To support independent bookstores, we have a deal for new members—when you start a membership with code SHOPBOOKSTORESNOW, you’ll get two audiobooks for the price of one and 100% of your payment will go to your bookstore. 📚— Libro.fm (@librofm) March 15, 2020
Help out at https://t.co/5R21TFv0z0 #ShopBookstoresNow pic.twitter.com/T9pNM8CsPO
It’s worth checking stores’ websites every day, as their hours and options might change quickly. An Unlikely Story in Plainville, the bookstore opened by “Diary of a Wimpy Kid” author Jeff Kinney, is closed through March 31, but is taking online orders. Trident Booksellers and Cafe tweeted Sunday, “We are open! Stop in and stock up, we’ve got everything you’d need for books, puzzles, games...really, we’re just a one stop shop!” They’re also doing book deliveries. Silver Unicorn posted a note to customers that they’d deliver to Acton, and that curbside pickup is available. Brookline Booksmith announced Monday morning that it had closed to the public, but would be filling online orders.
Our newsletter is out! We are:— Silver Unicorn Books (@SilUnicornActon) March 13, 2020
- Open, and cleaning frequently!
- Offering ways to shop with us without coming in, if you are uncomfortable doing so (see graphic).
- Now an official drop-off location for Acton Food Pantry.
Read more/subscribe here: https://t.co/Si16pxBsMp pic.twitter.com/sFpGOzmzGp
At Papercuts in Jamaica Plain, Kate Layte decided to shut down the store after a few hours on Saturday. As of Sunday, the store will be open by appointment only, to give her time to disinfect in between individual customers.
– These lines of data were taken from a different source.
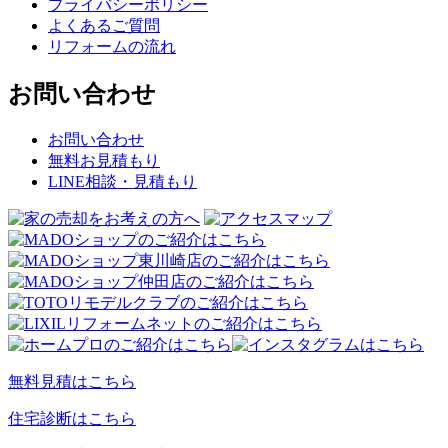
プライバシーポリシー
よくあるご質問
リフォームの流れ
お問い合わせ
お問い合わせ
無料お見積もり
LINE相談・見積もり
無料見積はこちら
住宅診断はこちら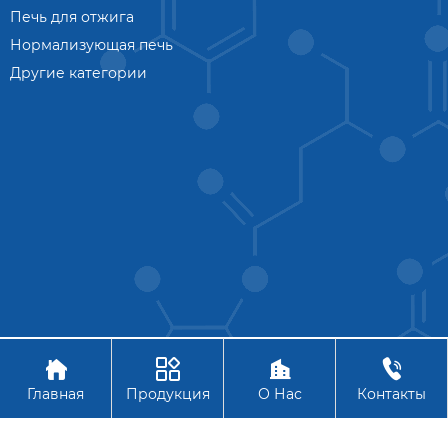
Печь для отжига
Нормализующая печь
Другие категории




Авторское право © АО Ханчжоу Цзиньчжоу Технология
Главная
Продукция
О Нас
Контакты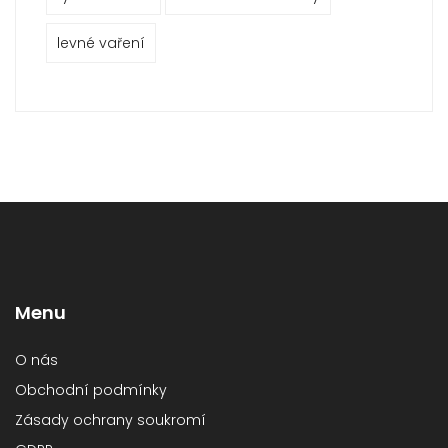
levné vaření
Menu
O nás
Obchodní podmínky
Zásady ochrany soukromí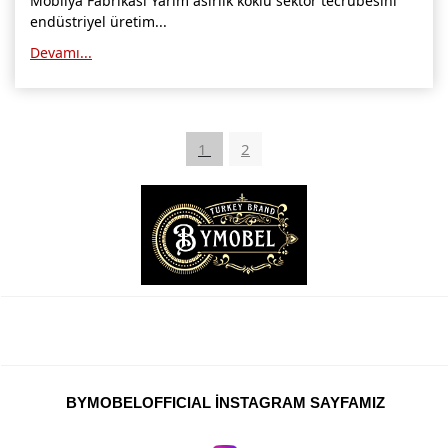
Mobilya Fabrikası Yarım asırlık köklü sektör tecrübesini
endüstriyel üretim...
Devamı...
1
2
BYMOBELOFFICIAL İNSTAGRAM SAYFAMIZ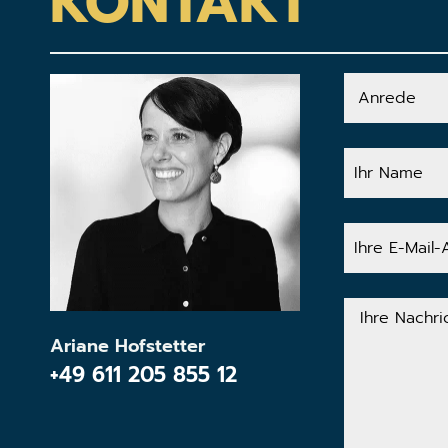
KONTAKT
Anrede
Ihr
Name
Ihre
E-
Mail-
Adresse
Ihre
Nachricht
Ariane Hofstetter
+49 611 205 855 12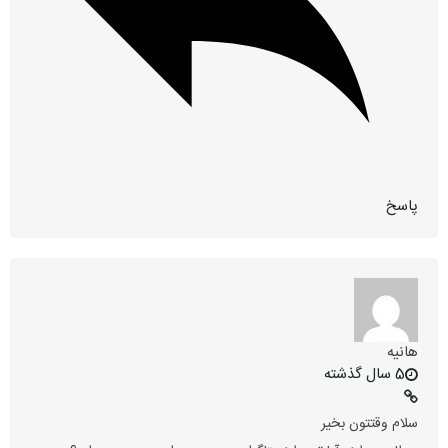
پاسخ
هانيه
5 سال گذشته
سلام وقتتون بخیر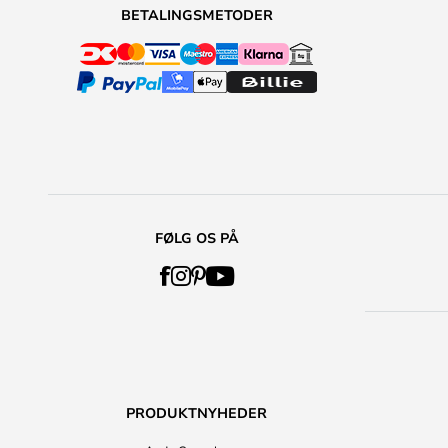
BETALINGSMETODER
FØLG OS PÅ
PRODUKTNYHEDER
She said she was also looking into creating subscription packages for customers to keep them entertained over time.
Papercuts moved from Jamaica Plain’s Green Street to 60 South St. in January. Layte is still hoping to have a celebration this spring.
Ineson said the bookstores will do what they can to protect their long-term stability, and that every local reader can help. This isn’t just a few weeks of bad weather, she said — not like what local businesses experienced during the snowy winter of 2015.
“It feels different only because the stock market didn’t crash when it snowed in this part of the country," she said. “That was very, very localized to the Northeast.”
She said this might remind bookstores of 2008.
“That financial crash, which took an enormous toll on independent bookstores in the region ... we lost a lot of stores during that period of time, and the stores that are open now — many, many of which really struggled during that time and survived — are really drawing on some of that sort of creative, business-practice muscle memory.”
Layte said she might leave a bunch of free books on the curb of Papercuts over the next few weeks as she cleans out her own supply. She always has too many books, and other people need them.
“It’s not toilet paper that I’m hoarding, it’s books,” she said.